So asks Dr. Andrew Seeley (’87), the executive director of the Institute for Catholic Liberal Education and a tutor at the College. His question comes in response to much of the language used to promote the “Common Core,” which is similar, in many respects, to that of advocates of classical liberal education. Both, after all, stress critical thinking over crude regurgitation; both emphasize developing a keenness of mind over attaining specific job skills; and both value the role of literature as a pedagogical tool.

Sadly, Dr. Seeley observes, that is where the similarities end.

Writing for the Cardinal Newman Society about the Common Core State Standards Initiative for English Language Arts and Literacy, Dr. Seeley finds that Common Core is far from the fulfillment of Catholic liberal education.
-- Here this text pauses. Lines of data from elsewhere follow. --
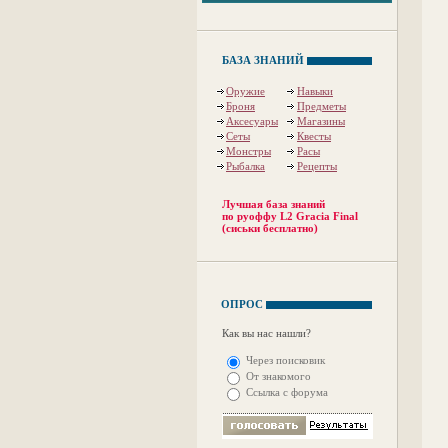
БАЗА ЗНАНИЙ
Оружие
Навыки
Броня
Предметы
Аксесуары
Магазины
Сеты
Квесты
Монстры
Расы
Рыбалка
Рецепты
Лучшая база знаний
по руоффу L2 Gracia Final
(сиськи бесплатно)
ОПРОС
Как вы нас нашли?
Через поисковик
От знакомого
Ссылка с форума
Yes, it encourages critical thinking — but at too early an age, before students have been adequately prepared. It may not be narrowly tailored toward developing specific job skills, but it still aims merely at preparing students for the workplace, rather than educating the whole person. And while the Common Core does, commendably, emphasize literature, it does so without a commitment to the pursuit of truth — a deficiency, says Dr. Seeley, that will ultimately foster rootlessness and relativism.

The Common Core is not the secular world’s embrace of the ideals and methods of Catholic liberal education, Dr. Seeley concludes, and Catholic educators would be wise to steer clear of its false promises:

“The Common Core State Standards Initiative intends to form literate, thoughtful, critical readers capable of understanding and judging the best literature and the richest informational literature. But not only are its goals limited — even subversive with respect to a Catholic education — it represents a massive educational project that has not been tried. Catholic classical educators have now more than three decades of experience and over two thousand years of expertise to draw on. Now is not the time to submit children enrolled in any Catholic school to untested, yet no doubt very constraining, shackles.…

“By contrast, time-tested classical approach engages children to discover the truth of reality, both visible and invisible. This is active learning, not passive learning. It cultivates habits of mind that allow the human person to discern what is true, good and beautiful, to glimpse the transcendent. It awakens the soul.”

Notably, Thomas Aquinas College President Michael F. McLean and Dean Brian T. Kelly (’88) have arrived at similar conclusions about the Common Core. In November, the two educators signed a letter to each of the nation’s Catholic bishops urging dioceses to reject the use of the “Common Core” curriculum in their schools.